Pushing predictions to outputs¶
Predictions go two places: into pipeline.predictions (read by widgets) and into your outputs (read by actuators / VHI / downstream apps). Push from inside predict():
@pipeline.predict
def predict(model, features):
pose = model.predict(features.reshape(1, -1))[0]
pose_smooth = pose_filter(pose, t=time.monotonic())
vhi_outlet.push(pose_smooth) # to the actuator
return {"pose": pose_smooth} # to widgets / pipeline.predictions
Both happen on the same predict thread; no synchronisation needed.
Stale-tick guard¶
If your model is stateful, accept timestamps and ignore stale ticks:
@pipeline.extract
def extract(windows):
emg, ts = emg_stream.get_window()
last_ts = float(ts[-1]) if ts.size > 0 else None
return (emg, last_ts)
@pipeline.predict
def predict(model, features):
emg, last_ts = features
return {"state": model.step(emg, last_ts=last_ts)}
The model's step should return the previous state if last_ts <= self._last_ts.
Common mistakes¶
See also: full Troubleshooting index, organised by symptom across every subsystem.

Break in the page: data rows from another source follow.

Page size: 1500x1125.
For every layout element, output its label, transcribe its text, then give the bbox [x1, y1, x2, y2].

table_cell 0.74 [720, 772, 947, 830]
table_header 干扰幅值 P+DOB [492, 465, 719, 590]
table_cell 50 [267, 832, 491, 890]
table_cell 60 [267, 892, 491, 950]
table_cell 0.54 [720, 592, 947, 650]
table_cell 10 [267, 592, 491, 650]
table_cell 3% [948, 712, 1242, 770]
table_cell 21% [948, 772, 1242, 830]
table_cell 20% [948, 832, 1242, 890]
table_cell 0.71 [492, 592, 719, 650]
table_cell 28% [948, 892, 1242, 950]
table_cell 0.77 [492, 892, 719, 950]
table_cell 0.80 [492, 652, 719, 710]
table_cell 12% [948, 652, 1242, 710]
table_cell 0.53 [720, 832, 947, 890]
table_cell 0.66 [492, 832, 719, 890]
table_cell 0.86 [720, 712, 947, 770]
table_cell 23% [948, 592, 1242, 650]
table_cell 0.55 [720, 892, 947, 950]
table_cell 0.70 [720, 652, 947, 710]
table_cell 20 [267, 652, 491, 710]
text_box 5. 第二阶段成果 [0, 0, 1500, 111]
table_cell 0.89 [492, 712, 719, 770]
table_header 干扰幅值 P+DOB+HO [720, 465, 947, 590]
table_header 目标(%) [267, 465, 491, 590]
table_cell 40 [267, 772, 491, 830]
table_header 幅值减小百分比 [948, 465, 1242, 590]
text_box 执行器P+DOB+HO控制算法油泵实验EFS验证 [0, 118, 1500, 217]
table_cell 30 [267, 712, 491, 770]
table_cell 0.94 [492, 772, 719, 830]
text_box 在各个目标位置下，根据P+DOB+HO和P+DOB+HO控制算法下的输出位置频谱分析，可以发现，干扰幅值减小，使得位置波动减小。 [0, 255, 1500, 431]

- Returning a non-dict from
predict(). Silently dropped. Alwaysreturn {...}. - Forgetting to set
pipeline.save_model. The Save Model button does nothing; user clicks it expecting persistence. - Putting feature extraction in
train(). Thenpredict()re-runs different code on the same window shape. Keep oneextract()for both, or factor a sharedfeaturize(window) -> featureshelper. - Heavy training in the predict thread. Don't call
model.fit()frompredict()- training has its own thread and its own state. The framework already separates them. - Assuming the predict thread is paced. It is, but
predict_hzis a target, not a guarantee. If the model takes 100 ms butpredict_hz=50(20 ms target), you fall behind. Profile yourpredict()and either lowerpredict_hzor speed up the model.